_WORK TO BE COMPLETED_: Give back the full listing as written. No pictures go with it.

────

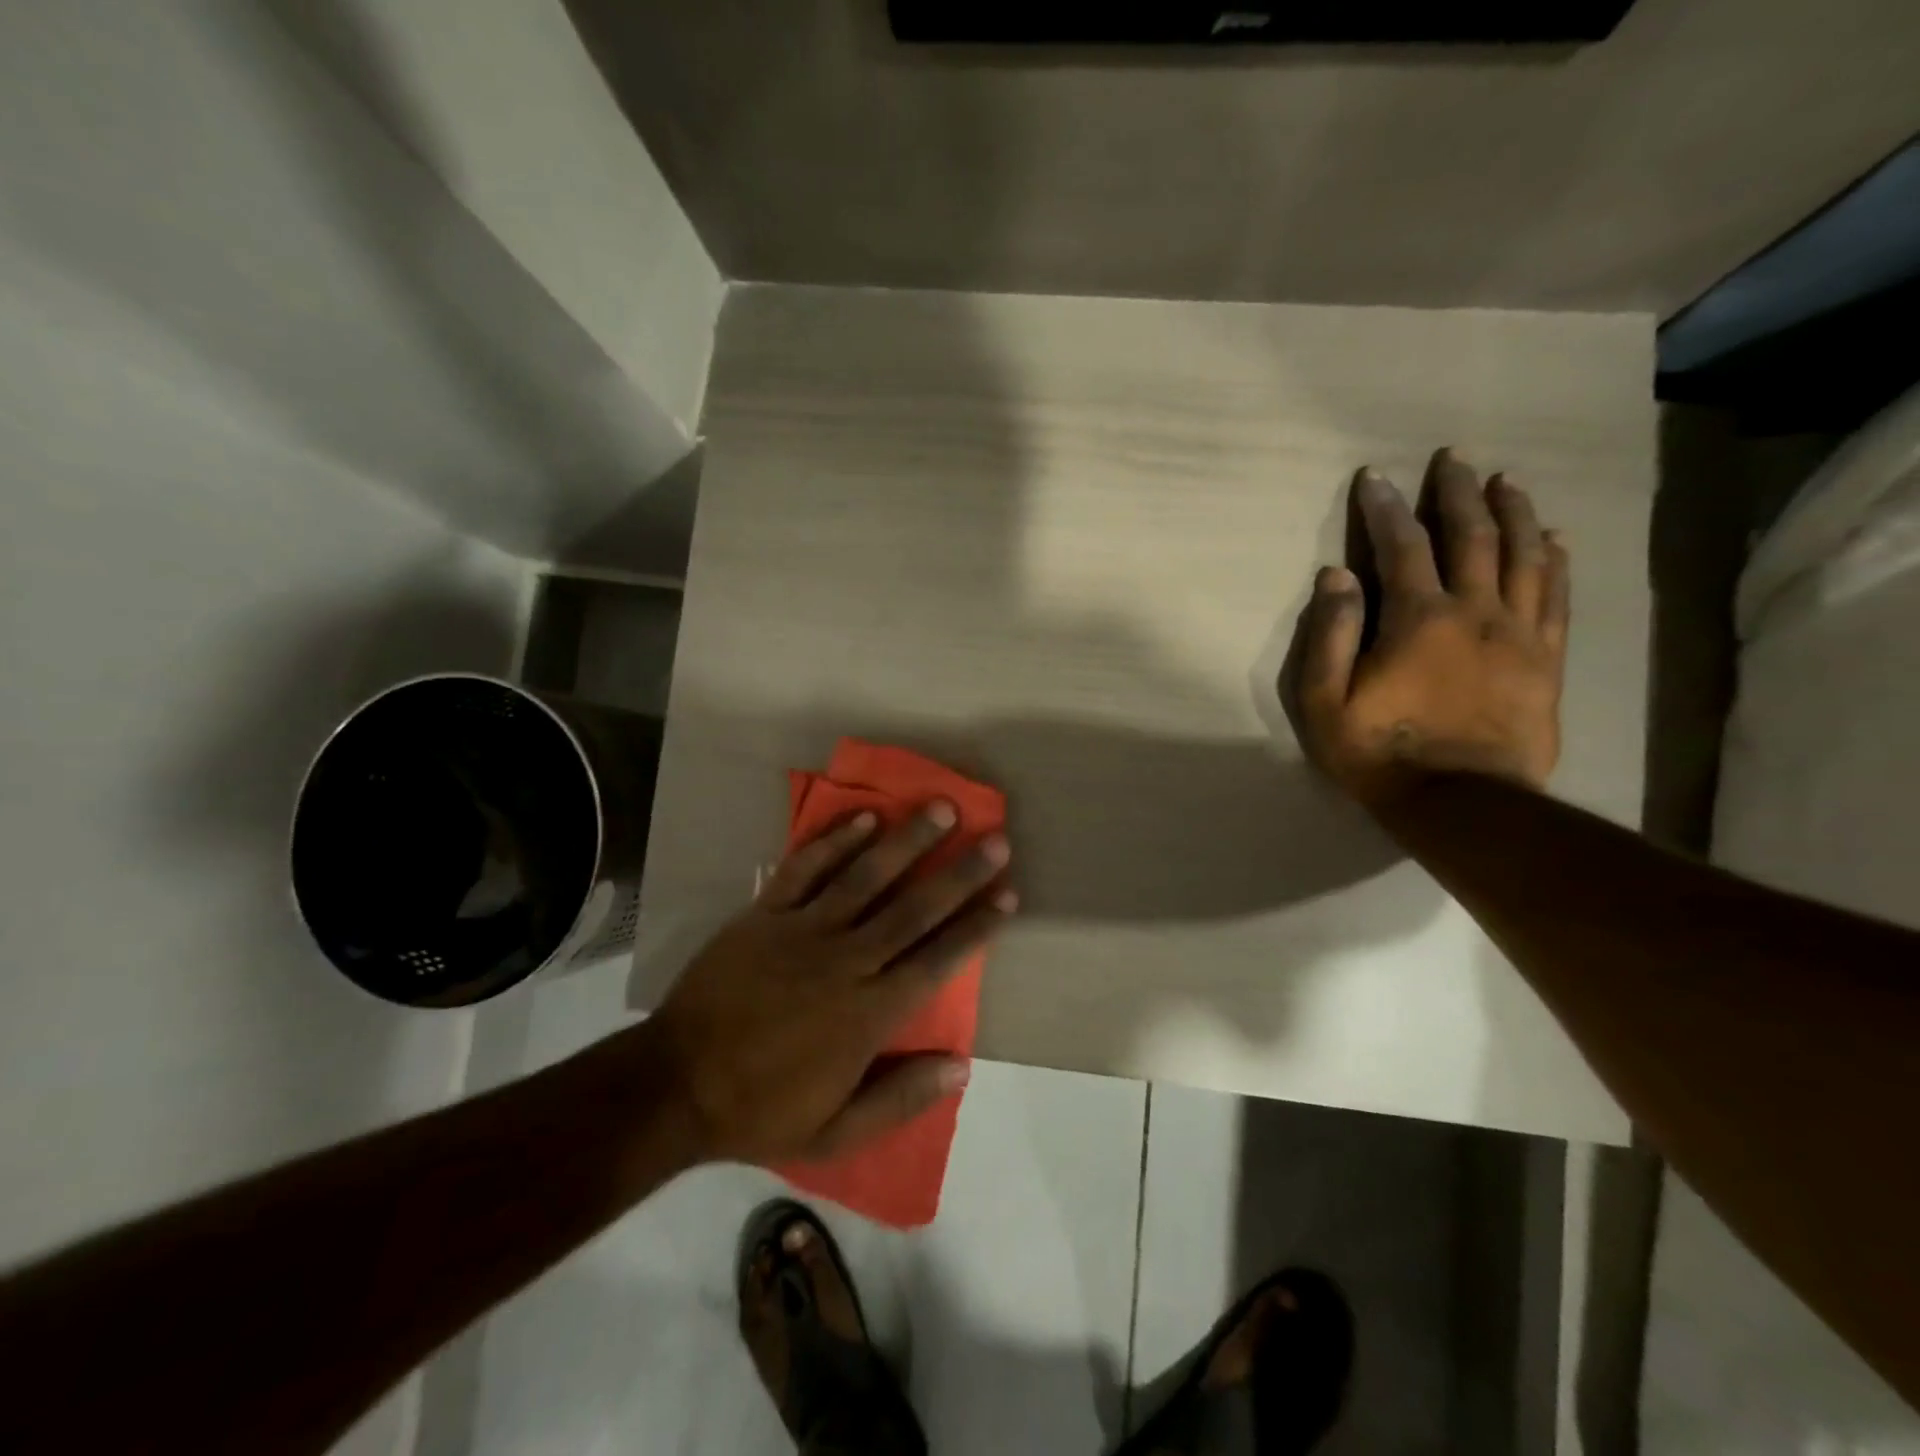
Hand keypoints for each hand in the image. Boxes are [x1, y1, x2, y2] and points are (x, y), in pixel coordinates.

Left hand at [645, 805, 1014, 1165]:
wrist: (675, 1084)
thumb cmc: (760, 1110)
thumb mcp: (835, 1132)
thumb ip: (900, 1098)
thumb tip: (962, 1068)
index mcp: (869, 1013)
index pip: (937, 960)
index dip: (977, 926)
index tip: (1008, 894)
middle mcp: (846, 961)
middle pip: (914, 909)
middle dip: (959, 873)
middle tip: (995, 839)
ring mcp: (803, 931)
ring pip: (866, 877)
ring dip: (907, 841)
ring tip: (942, 808)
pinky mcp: (764, 914)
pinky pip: (805, 870)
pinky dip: (835, 842)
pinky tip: (864, 817)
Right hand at [1282, 448, 1569, 812]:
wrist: (1462, 804)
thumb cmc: (1379, 753)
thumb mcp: (1325, 701)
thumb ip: (1329, 635)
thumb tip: (1335, 575)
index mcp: (1418, 619)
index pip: (1401, 547)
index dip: (1385, 509)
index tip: (1375, 476)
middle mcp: (1475, 611)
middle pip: (1472, 536)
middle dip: (1458, 493)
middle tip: (1453, 459)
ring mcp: (1519, 633)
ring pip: (1525, 556)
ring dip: (1514, 513)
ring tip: (1506, 482)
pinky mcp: (1547, 660)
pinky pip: (1557, 596)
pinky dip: (1556, 560)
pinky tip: (1555, 539)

────

_SOLUTION FOR THIS TASK_:
Hand keypoints for each hand in the image. Boxes are [x1, y1, x2, y2] and points are (x, y), in pixel coordinates.

Left hand at [645, 805, 1014, 1165]:
wrist: (675, 1084)
thumb cmc: (760, 1110)
thumb mcp: (835, 1132)
thumb ip: (900, 1098)
thumb tip: (962, 1068)
index mcp: (869, 1013)
index pip: (937, 960)
index dip: (977, 926)
index tip: (1008, 894)
middle mcp: (846, 961)
middle pip: (914, 909)
middle dip: (959, 873)
middle tip: (995, 839)
ring mcp: (803, 931)
ring pip: (866, 877)
ring dip: (907, 841)
ring tip: (942, 808)
pinky mcp: (764, 914)
pinky pip: (805, 870)
pinky dip: (835, 842)
pinky tip: (864, 817)
Right hand at [1282, 448, 1569, 812]:
wrist: (1462, 804)
thumb cmc: (1379, 753)
thumb mcp: (1325, 701)
thumb ip: (1329, 635)
thumb tip: (1335, 575)
index mcp: (1418, 619)
index pip: (1401, 547)
index dip: (1385, 509)
index tip: (1375, 476)
middle mcp: (1475, 611)
middle pip: (1472, 536)
middle dip: (1458, 493)
middle tip: (1453, 459)
ring mcp: (1519, 633)
ring pip: (1525, 556)
ring dip: (1514, 513)
ring tip: (1506, 482)
pinky mcp: (1547, 660)
pinky pip: (1557, 596)
pinky dip: (1556, 560)
pinky tip: (1555, 539)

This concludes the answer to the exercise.